— WORK ORDER —
Give again, word for word, the lines below that run from the line with "Case 3:22-cv-00211-SDD-SDJ Document" through the line with "FOR THE MIDDLE DISTRICT OF LOUISIANA". Drop the pictures.

— SUPPLIED RECORDS —
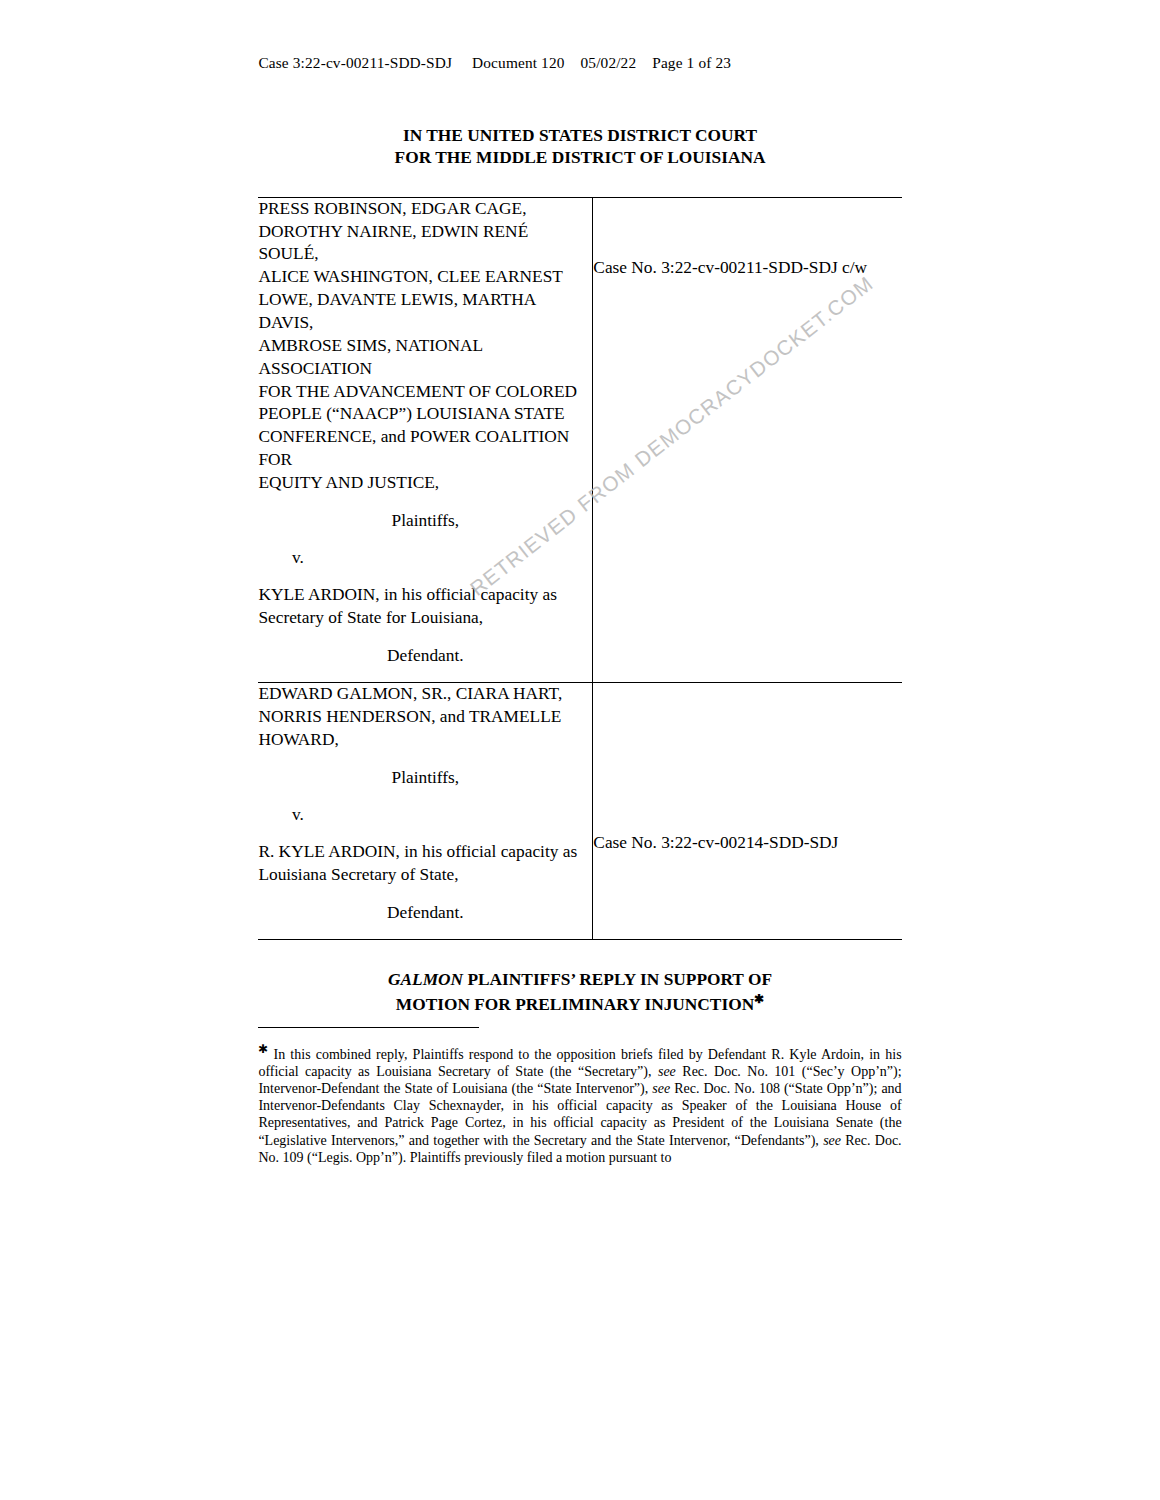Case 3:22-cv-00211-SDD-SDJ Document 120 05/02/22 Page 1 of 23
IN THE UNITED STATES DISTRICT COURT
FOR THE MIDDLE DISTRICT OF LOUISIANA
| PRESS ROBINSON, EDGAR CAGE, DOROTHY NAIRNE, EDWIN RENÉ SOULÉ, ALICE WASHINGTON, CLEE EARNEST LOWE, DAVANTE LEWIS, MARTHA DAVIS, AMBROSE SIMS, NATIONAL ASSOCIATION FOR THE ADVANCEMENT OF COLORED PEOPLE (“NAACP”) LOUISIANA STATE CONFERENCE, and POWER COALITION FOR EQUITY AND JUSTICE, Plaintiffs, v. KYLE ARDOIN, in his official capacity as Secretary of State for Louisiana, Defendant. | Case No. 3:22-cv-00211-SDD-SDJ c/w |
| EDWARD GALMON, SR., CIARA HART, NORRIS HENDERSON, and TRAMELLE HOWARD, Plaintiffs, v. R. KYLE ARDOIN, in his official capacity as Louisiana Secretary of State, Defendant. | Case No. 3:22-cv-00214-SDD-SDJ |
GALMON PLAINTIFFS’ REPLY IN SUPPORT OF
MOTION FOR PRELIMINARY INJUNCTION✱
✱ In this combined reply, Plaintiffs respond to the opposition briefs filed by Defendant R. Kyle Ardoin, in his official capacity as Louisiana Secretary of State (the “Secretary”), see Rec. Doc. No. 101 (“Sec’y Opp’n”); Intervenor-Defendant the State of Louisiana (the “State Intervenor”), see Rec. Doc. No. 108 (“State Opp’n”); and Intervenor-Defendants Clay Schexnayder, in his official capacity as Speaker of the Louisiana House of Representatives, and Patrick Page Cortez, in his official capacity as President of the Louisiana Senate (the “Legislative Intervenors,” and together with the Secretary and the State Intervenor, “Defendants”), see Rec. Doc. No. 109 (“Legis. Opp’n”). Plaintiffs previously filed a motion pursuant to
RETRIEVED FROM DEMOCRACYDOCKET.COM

==

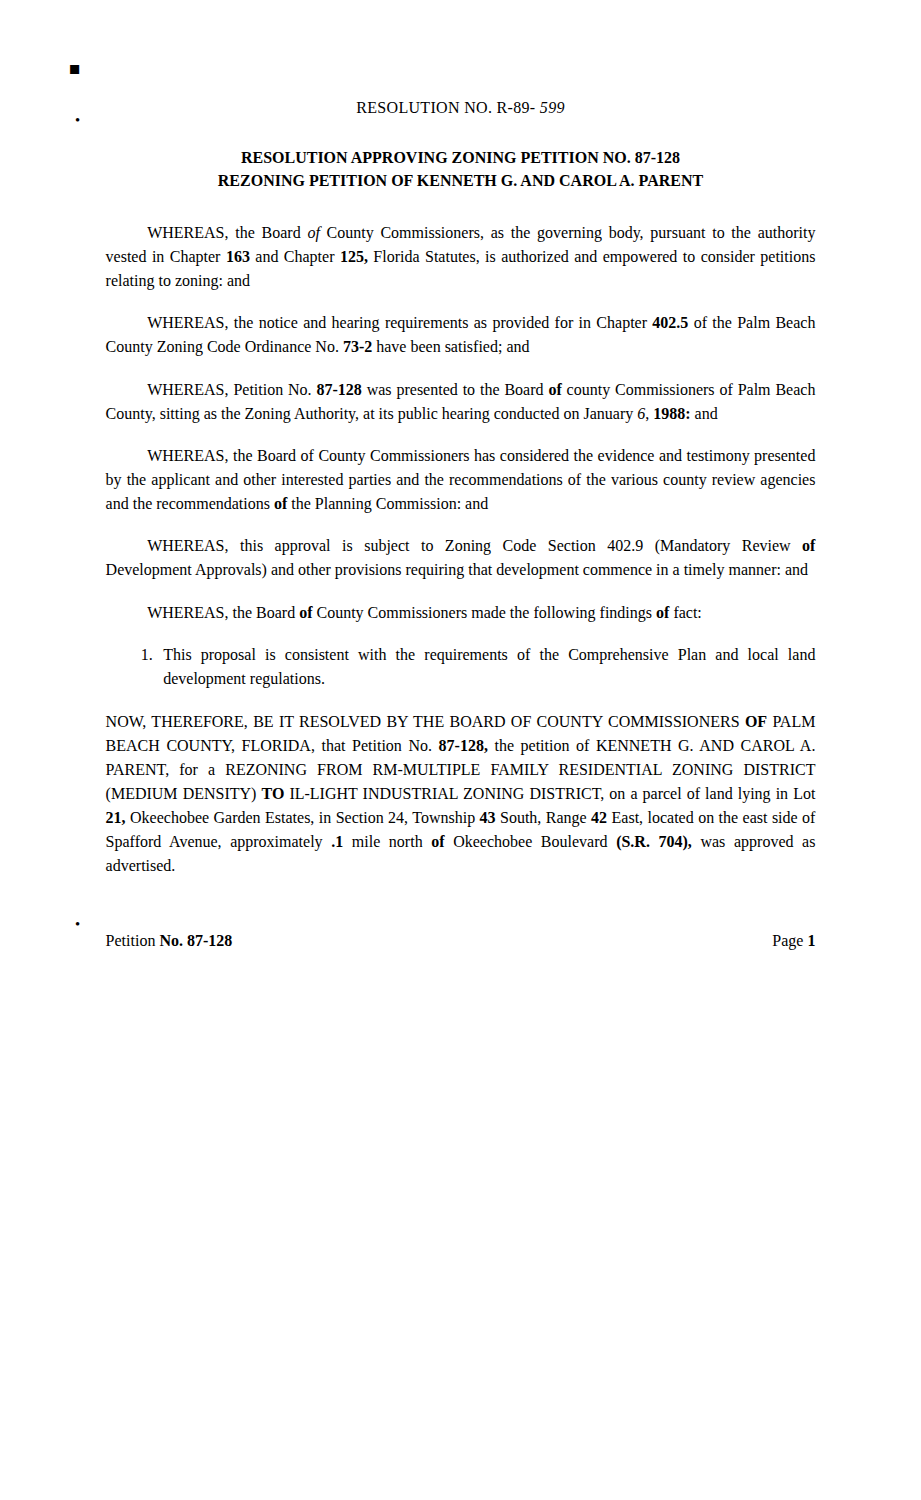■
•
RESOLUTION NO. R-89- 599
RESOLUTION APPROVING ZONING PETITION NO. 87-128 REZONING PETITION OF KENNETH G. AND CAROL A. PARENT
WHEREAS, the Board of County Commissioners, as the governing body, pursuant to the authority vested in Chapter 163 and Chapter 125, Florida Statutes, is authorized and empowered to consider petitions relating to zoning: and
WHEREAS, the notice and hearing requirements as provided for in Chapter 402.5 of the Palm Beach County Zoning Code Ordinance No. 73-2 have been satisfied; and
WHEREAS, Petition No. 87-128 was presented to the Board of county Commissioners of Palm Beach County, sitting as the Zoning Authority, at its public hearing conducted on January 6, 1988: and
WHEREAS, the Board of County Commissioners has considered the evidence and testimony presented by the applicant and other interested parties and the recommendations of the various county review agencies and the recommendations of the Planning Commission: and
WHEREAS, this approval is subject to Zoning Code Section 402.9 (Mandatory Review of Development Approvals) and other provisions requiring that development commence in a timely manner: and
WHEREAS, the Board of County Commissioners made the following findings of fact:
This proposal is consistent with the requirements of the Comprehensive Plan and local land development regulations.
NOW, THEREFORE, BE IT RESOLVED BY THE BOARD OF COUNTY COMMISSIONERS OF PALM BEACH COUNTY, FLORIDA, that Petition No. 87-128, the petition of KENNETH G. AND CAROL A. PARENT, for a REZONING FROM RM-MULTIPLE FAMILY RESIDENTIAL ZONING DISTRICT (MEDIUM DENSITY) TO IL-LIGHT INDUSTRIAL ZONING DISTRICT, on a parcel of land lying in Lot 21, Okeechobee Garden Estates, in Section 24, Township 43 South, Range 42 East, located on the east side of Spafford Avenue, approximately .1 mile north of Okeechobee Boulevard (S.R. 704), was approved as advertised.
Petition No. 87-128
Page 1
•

— RESPONSE FOR THIS EXERCISE —
Case 3:22-cv-00211-SDD-SDJ Document 120 05/02/22 Page 1 of 23
IN THE UNITED STATES DISTRICT COURT
FOR THE MIDDLE DISTRICT OF LOUISIANA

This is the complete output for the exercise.